Tax scams are running rampant in this country. Americans by the million are looking forward to the stimulus package, and because of this, an increase in con jobs is being anticipated by the IRS.
A big opportunity is offered to a con artist with any news event. It is also a perfect opportunity for identity theft.
Even before President Bush signed the legislation in February for the new stimulus package, thieves had really exceeded themselves by already pegging scams for them.
In May, the checks automatically start going out to people that have filed a 1040A, 1040 tax return for 2007.
Scammer’s are already starting to contact victims by phone and claim they represent the IRS, and they can immediately direct-deposit their rebates, If they give their bank account numbers right away.
Of course the truth is that the scammer uses that number to make you a victim of identity theft and to commit a variety of financial swindles, Not to deposit your funds.
One gentleman in Texas, I'll call him Jim, was one target that didn’t fall for this scam.
Jim received many calls in early February from a North Dakota area code; he could tell the calls were automated, because, with this type of call, it always takes a few seconds for anyone to come on the phone.
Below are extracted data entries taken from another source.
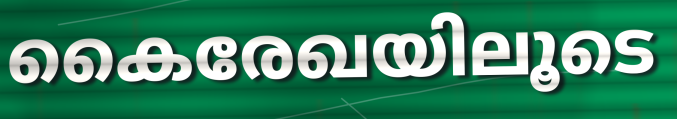
കൈരേഖയിലൂടെ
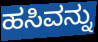
ಹಸಿವನ್ನು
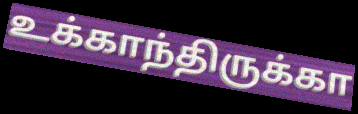
உக்காந்திருக்கா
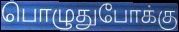
பொழுதுபோக்கு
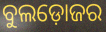
ବୁଲଡ଼ୋଜର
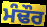
ਮੰਢੌਰ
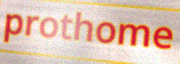
prothome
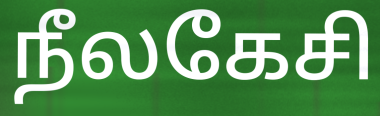
நீலகேசி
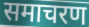
समाचरण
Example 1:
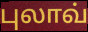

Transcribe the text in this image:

புலாவ்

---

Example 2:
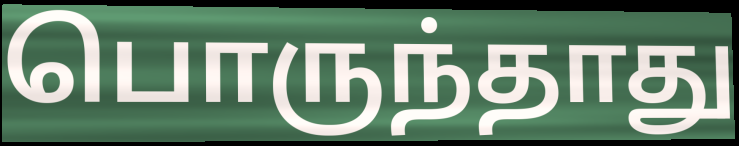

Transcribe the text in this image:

பொருந்தாது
Jim actually talked to an IRS imposter many times.
It turned out it was always the same man and, every time, the scammer asked for his bank account number saying he would direct-deposit an $800 rebate into his account.
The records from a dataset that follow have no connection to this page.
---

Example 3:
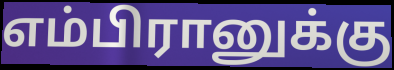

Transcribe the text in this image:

எம்பிரானுக்கு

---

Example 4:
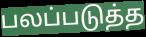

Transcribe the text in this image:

பலப்படுத்த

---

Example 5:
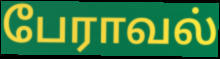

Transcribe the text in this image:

பேராவல்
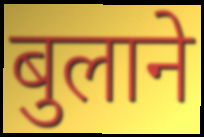
बुलाने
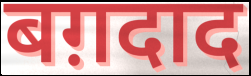
बग़दाद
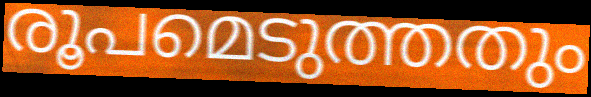
രൂപമെടുത്തതും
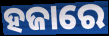
ହଜାରେ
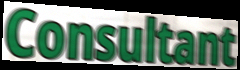
Consultant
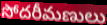
సోదరీమణులు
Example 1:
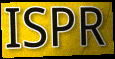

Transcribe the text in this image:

ISPR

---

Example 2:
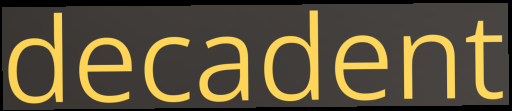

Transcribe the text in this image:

decadent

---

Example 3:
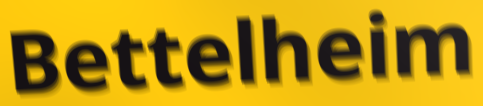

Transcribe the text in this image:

Bettelheim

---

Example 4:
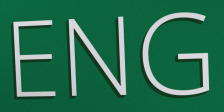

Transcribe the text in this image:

ENG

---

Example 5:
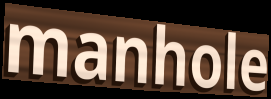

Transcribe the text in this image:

manhole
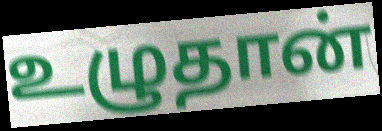
உழுதான்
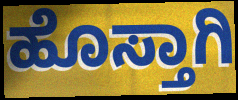
ಹೊಸ್ತಾಗಿ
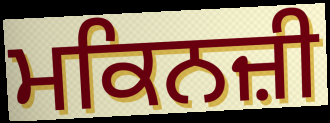
ਮਕਿਨਜ਼ੀ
This con artist was diligent in trying to get Jim to give him all his personal information.
Jim told the scammer he knew the IRS would Never call him and request this type of information over the phone.
At this point, the con artist became extremely agitated, but, not nearly as agitated as the prospective victim was.
According to the Texas Attorney General’s Office they have received a large number of complaints about these calls and, reportedly, the fraudsters specifically refer to “Bush refunds”.
They do know millions of Americans are expecting to receive a cash payment, so they know the scammers will be stepping up their con and increase the amount of calls and emails they make to perpetuate these tax scams.
This just is not the way they work, and the last thing they do is ask for personal information on the phone or in an email.
Reported rebate scams have mainly been done by phone, but email schemes that impersonate the IRS are becoming very common.
If you would like to avoid tax scams and talk to a real IRS person, call 1-800-829-1040 or go to www.irs.gov.
If you think you have been a victim of one of these fake tax scams, file a complaint with your state Attorney General’s Office or the IRS for help with tax returns or information on stimulus payments, go to www.aarp.org/stimulus.